POLECENIA
1. Według fragmentu strony, czego oprócz niezbyt dużej ilości pieniędzy będzie wymagało autko?
2. Proszę wypisać bez zmian część fragmentu strony od słów "[snky1987] Mój Ess" do słów "że było warto!!!".

FRAGMENT STRONY
=======

[snky1987] Mój Ess mkV - Strona 1.5

  
Sortuj wg daty:
rosnąco malejąco
Szacuneczek za podejście do sprawy, dbaj o niego i pokaż że można zrobić wszystko konkretnie. Trochę kasy i nerwów w niego pojdzie ale zobaczysz efekt końcowy i powiesz że było warto!!!
  
 
No właśnie. Autko będzie wymagało niezbyt wiele kasy ale za to mnóstwo nerwów i cierpliwości.

Nerwów bo mnie skręca za każdym razem jak na niego patrzę, za każdym razem jak odpalam zajechany silnik Szkoda mi go po prostu.

=======

ZAPISANE DANE
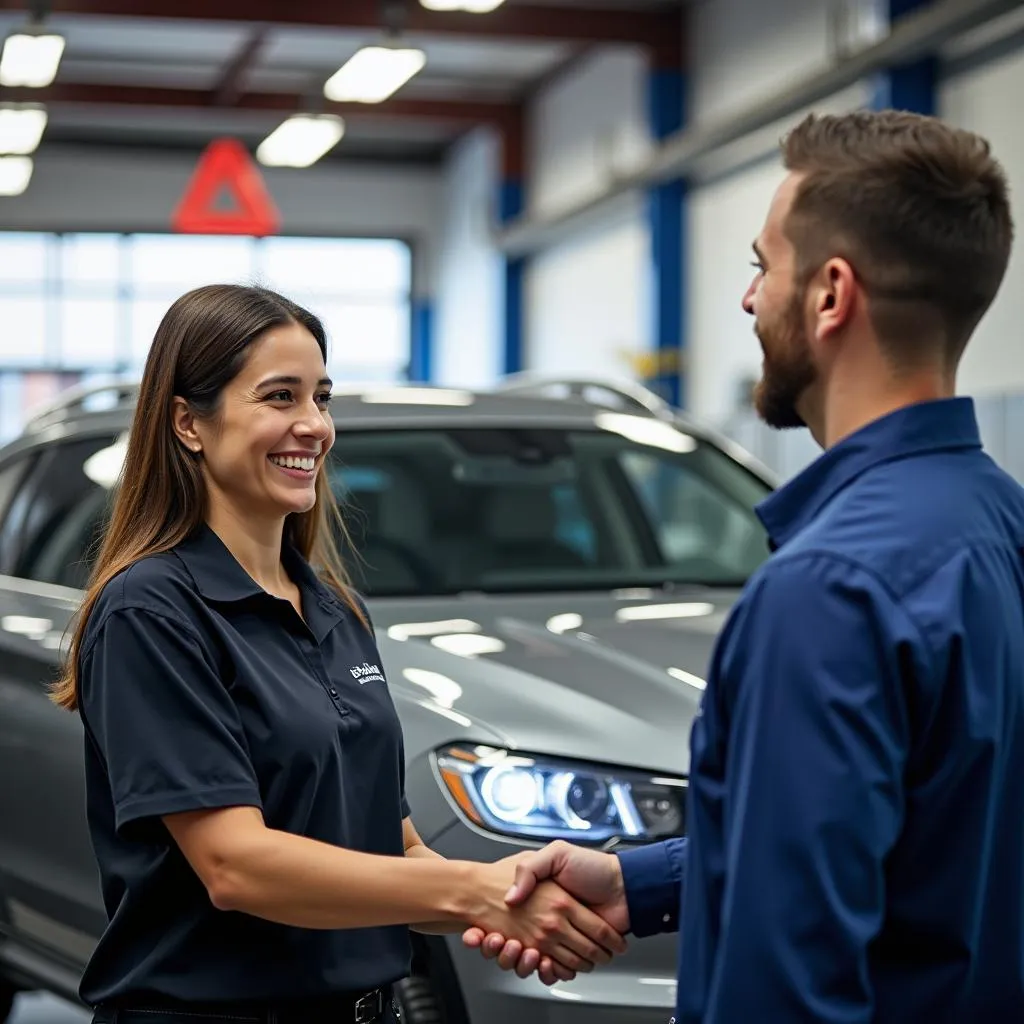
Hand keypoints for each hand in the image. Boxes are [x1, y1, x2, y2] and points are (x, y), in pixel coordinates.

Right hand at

=======

ROZWIĄZANE ZADANIA
1. Mnóstwa nerwów i cierpliwości.

2.
[snky1987] Mój Ess mkV - Strona 1.5

  
Sortuj wg daty:
rosnąco malejąco
Szacuneczek za podejście do sprawy, dbaj o niego i pokaż że można zrobić wszystko konkretnie. Trochę kasy i nerwów w niego pojdzie ale zobaczysz efekt końcowy i powiesz że było warto!!!